[Opening Stored data section]

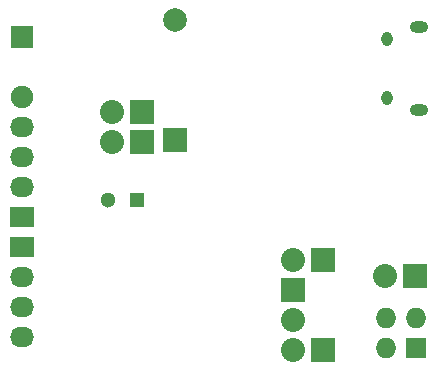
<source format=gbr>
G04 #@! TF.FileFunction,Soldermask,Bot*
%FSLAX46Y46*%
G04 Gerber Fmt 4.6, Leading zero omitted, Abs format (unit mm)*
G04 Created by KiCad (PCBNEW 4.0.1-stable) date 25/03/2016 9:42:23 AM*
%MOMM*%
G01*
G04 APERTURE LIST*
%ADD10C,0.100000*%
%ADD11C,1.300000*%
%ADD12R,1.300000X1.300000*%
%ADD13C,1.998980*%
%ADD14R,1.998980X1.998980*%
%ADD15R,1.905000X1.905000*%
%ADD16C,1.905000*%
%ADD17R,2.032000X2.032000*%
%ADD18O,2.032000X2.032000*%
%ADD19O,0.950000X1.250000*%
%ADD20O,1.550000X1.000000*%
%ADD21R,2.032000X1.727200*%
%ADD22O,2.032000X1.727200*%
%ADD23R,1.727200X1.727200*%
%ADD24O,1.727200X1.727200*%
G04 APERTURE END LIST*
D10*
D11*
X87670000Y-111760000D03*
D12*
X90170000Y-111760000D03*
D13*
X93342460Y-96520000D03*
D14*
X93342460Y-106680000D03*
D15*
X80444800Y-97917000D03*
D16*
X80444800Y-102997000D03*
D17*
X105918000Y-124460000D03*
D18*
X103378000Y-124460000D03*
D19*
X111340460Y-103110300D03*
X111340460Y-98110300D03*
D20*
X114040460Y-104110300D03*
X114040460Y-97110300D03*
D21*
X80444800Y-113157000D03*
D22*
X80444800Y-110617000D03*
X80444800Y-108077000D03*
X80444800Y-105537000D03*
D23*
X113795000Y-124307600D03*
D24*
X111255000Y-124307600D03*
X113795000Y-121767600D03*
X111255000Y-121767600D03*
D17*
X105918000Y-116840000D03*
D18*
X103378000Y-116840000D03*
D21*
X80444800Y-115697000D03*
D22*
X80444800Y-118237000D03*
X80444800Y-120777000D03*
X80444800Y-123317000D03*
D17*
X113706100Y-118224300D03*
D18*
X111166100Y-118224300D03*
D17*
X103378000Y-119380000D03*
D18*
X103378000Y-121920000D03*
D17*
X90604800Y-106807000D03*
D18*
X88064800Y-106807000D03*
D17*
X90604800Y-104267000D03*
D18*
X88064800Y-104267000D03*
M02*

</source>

[Closing Stored data section]
[Opening Stored data section]

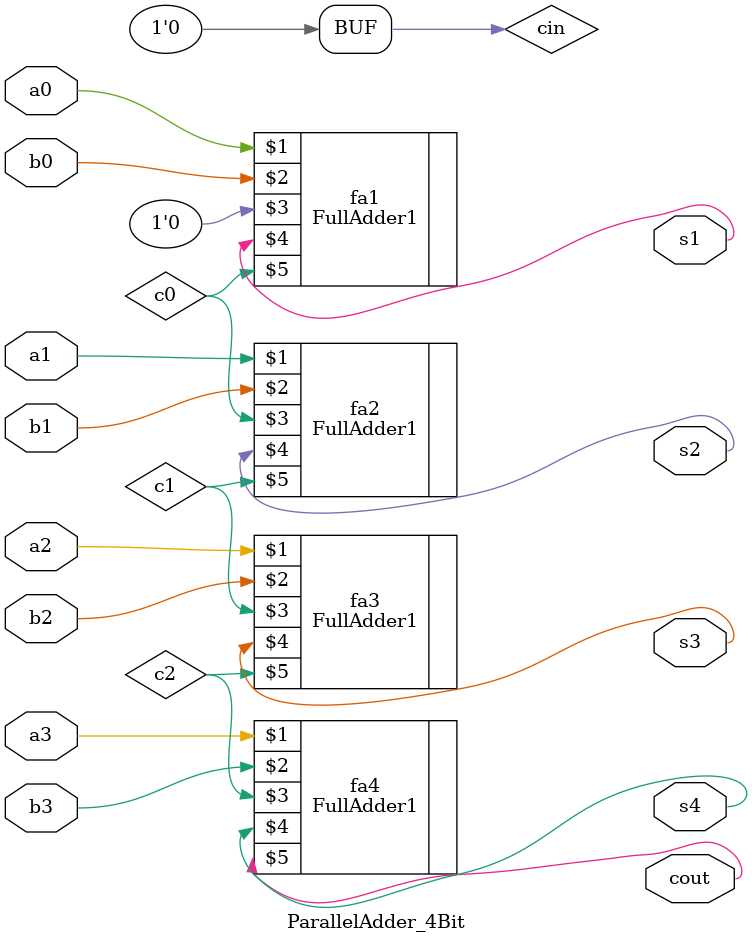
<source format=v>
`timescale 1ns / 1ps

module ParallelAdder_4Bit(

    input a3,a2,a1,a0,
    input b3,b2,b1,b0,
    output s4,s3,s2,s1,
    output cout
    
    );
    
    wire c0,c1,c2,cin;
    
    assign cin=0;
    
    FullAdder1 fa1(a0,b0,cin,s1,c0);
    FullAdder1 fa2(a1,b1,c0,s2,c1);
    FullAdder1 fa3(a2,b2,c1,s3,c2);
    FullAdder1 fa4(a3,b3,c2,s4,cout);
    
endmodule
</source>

[Closing Stored data section]
[Opening Stored data section]

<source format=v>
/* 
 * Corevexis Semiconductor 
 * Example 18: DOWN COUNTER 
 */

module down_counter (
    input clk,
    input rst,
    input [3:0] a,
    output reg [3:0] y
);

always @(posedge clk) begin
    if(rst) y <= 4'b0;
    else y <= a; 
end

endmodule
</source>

[Closing Stored data section]

Required action » State the count of lines in the data holding the word "input", adding nothing to it.

Exercise answer » 5